Alexis did not step down, preferring instead to face the Senate's vote of censure. He'd weathered a similar vote on Feb. 28 (see Haiti Liberte, Vol. 1, No. 33, 3/5/2008). On April 11, in a special session chaired by Senate President Kelly C. Bastien, representing the HOPE alliance for the North department, the senators summoned Alexis for a censure vote the next day. As expected, 16 senators - Edmonde Supplice Beauzil, Judnel Jean, and Michel Clerie (Fusion); Evelyne Cheron (MIDH); Rudy Heriveaux (Lavalas); Eddy Bastien (Alyans); Evaliere Beauplan, Rudolph Joasil (Pont); Andrice Riche, Melius Hyppolite, Pierre Ricard, Jean Joseph Pierre-Louis (OPL); Carlos Lebon, Gabriel Fortune (Union), Youri Latortue and François Fouchard Bergromme (Latibonit An Aksyon) - unanimously approved a no-confidence motion against Alexis on April 12 at about noon.

It should be noted that most of the parties to which the senators belonged had ministers or secretaries of state in the Alexis government. However, the senators realized they had to take a distance from Alexis if they ever wanted reelection. To save themselves, they had to sacrifice him. Sen. Youri Latortue said after the vote: "I hope this will satisfy the people."

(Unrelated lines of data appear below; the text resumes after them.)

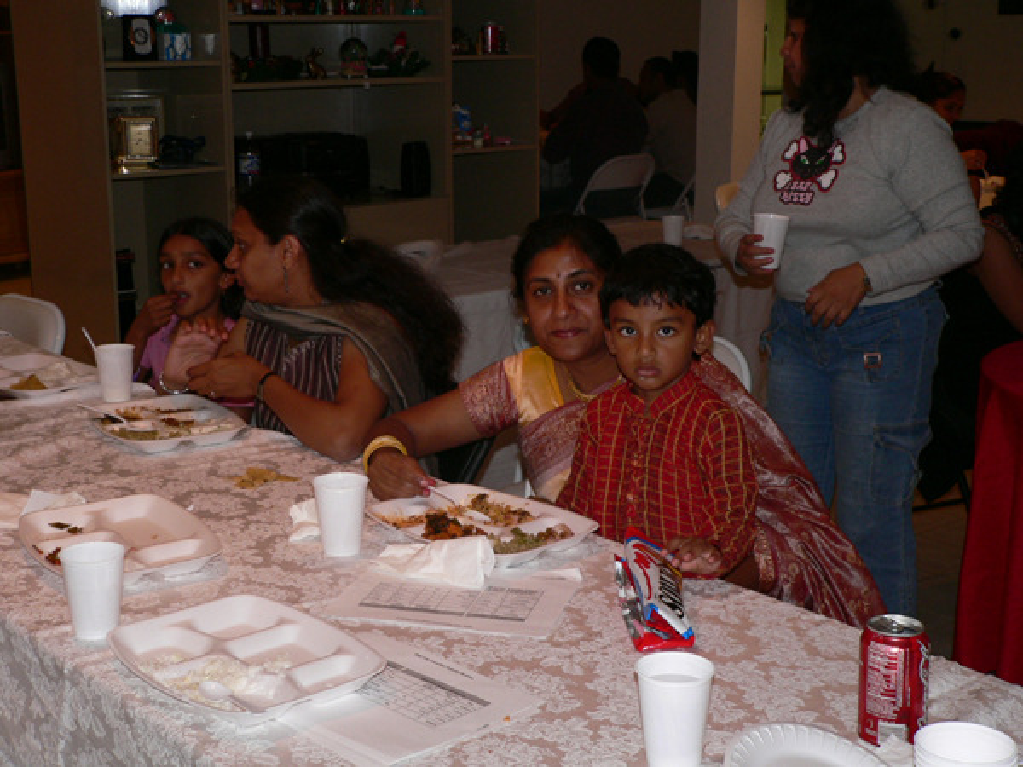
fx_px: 1537
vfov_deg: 28.0
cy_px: 384
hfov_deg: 36.8
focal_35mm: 52
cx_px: 512
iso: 100
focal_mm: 8.7
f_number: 2.8
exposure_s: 1/80
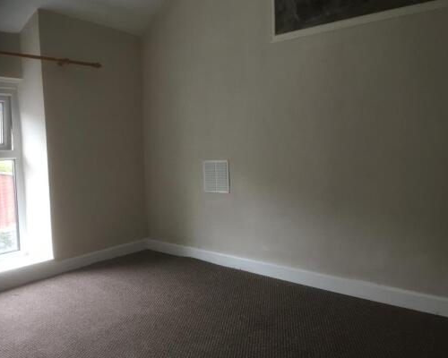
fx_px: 438
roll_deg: +1.2
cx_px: 208
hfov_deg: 54.2
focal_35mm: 33
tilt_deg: -5.6
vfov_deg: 44.5
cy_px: 181
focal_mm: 4.15
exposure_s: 1/33
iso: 50
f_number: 2.2
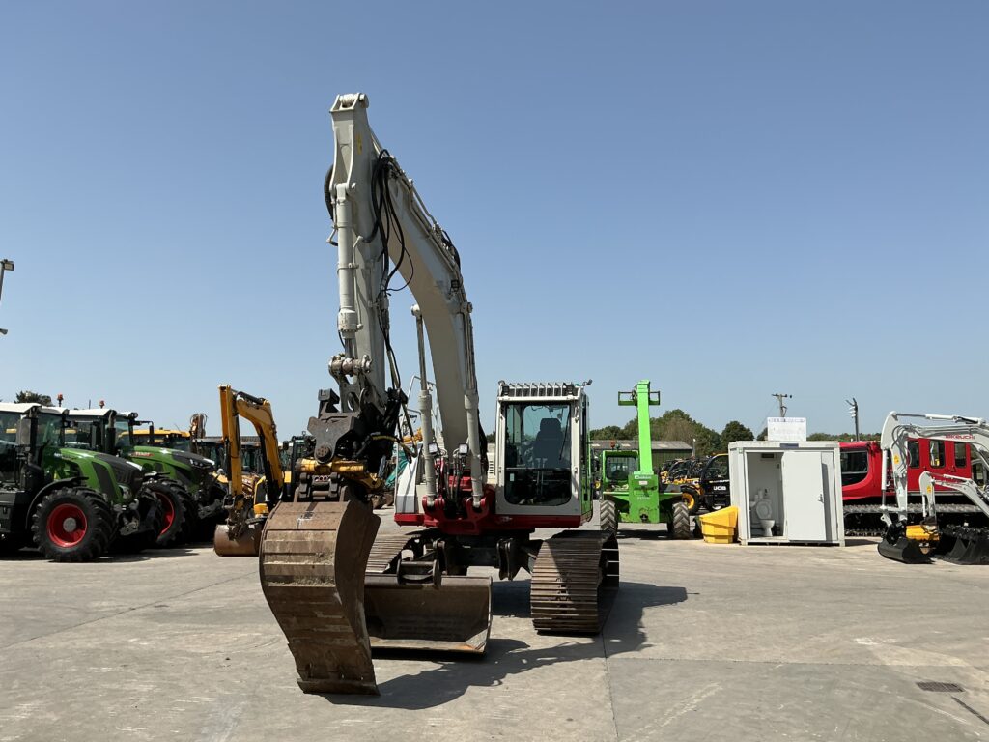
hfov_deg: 63.4
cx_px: 494
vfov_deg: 49.7
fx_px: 800
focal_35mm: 28
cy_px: 371
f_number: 1.8
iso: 25
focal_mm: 3
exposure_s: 1/2427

Preval must now nominate a new PM to be ratified by the Parliament. Among the names rumored that he is considering are: Paul Denis, a close friend, former senator and current secretary general of the Struggling People's Organization (OPL); Ericq Pierre, a long-time InterAmerican Development Bank official whom Preval unsuccessfully proposed twice for PM in 1997; and Evans Lescouflair, former Secretary of State for Youth and Sports during Preval's first administration (1996-2001) whose alliance KONBA, with Central Plateau peasant leader Chavannes Jean-Baptiste, sponsored the presidential campaign of arch-reactionary assembly industry owner Charles Henri Baker, the Group of 184's second-in-command.

Meanwhile, the Venezuelan government airlifted 364 tons of food to Haiti on April 13. That day, Venezuelan President Hugo Chavez announced the shipment at a rally in Caracas to mark the sixth anniversary of the failed April 11, 2002 coup in Venezuela. "Brotherly and heroic are the people of Haiti who are already suffering from the attacks of the empire's global capitalism and the lack of true and profound solidarity from all of us," Chavez said. "It is the least we can do for Haiti."

Having faithfully followed the dictates of the occupying powers and international financial institutions, Jacques Edouard Alexis is now also a victim of neoliberal policies, which brought down his government. Of course, the real victims are the one dozen people killed in the recent demonstrations and the 200 wounded, as well as the hundreds of thousands that are still hungry. The next government, will it change the direction that the Preval/Alexis government was headed?